# When to start trimming kids hooves?



## loggyacreslivestock (Mar 5, 2013)

I have a neighbor with triplets that are 6.5 weeks old. They have started limping this week. Today, the buckling won't get up. Their mother is not walking on her back legs properly either. I trimmed her feet about 3 weeks ago. They have all had BoSe after kidding.

My triplets are two weeks older and their feet seem fine.

At what age do you start trimming kids hooves? 

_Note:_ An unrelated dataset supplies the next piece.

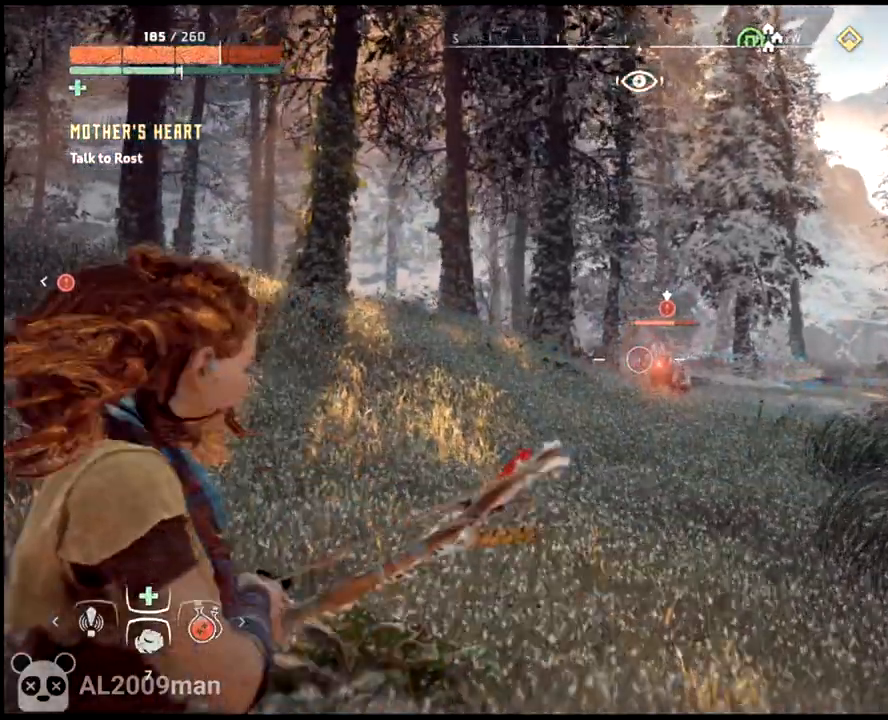
{"buttons": [], "left_stick": "center", "events": [[133, "left_stick", "center"]]}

Is this more likely a hoof infection? They have another yearling who was rammed by the mother and had limped for about a week, but is better now...


----------



## KW Farms (Jun 21, 2008)

They're way too young for a trim. Usually mine don't need anything til 4 months or so...or when you see them getting a bit longer/pointy. Have the goats been CAE tested? Are they living in a wet area?


----------



## loggyacreslivestock (Mar 5, 2013)

Well everything is wet right now because we just had a big snow storm and it is melting. Their barn is concrete and dry and clean. The paddock they are in is muddy, but like I said, everything is right now.

They are Boers by the way, and have had BoSe, wormed with Prohibit, disbudded, and had first dose of CD/T. They have free choice minerals, are nursing quite well and also eat grain.


----------



## loggyacreslivestock (Mar 5, 2013)

No they have not been CAE tested. They became lame just in the past two- three days. We are debating getting the vet in, but just wondered what everyone here thought.


----------



## loggyacreslivestock (Mar 5, 2013)

Well, I came home and checked the kids. Foot rot it is. The horse had it a while back and he shares a fence line and they put the yearling goat in his stall when the kids were born to separate her from the mom and kids. I'm guessing she picked it up and brought it to the kids. Plus, it has snowed and never dried out here since they were born. 
Vet is being called out tomorrow for treatment. We scrubbed out their hooves and treated them tonight. They seem to be able to bear a bit more weight.
Thanks


----------



## happybleats (Sep 12, 2010)

good catch : ) hope they heal fast


----------



## HoosierShadow (Apr 20, 2010)

Sorry to hear about the foot rot. Glad you checked them.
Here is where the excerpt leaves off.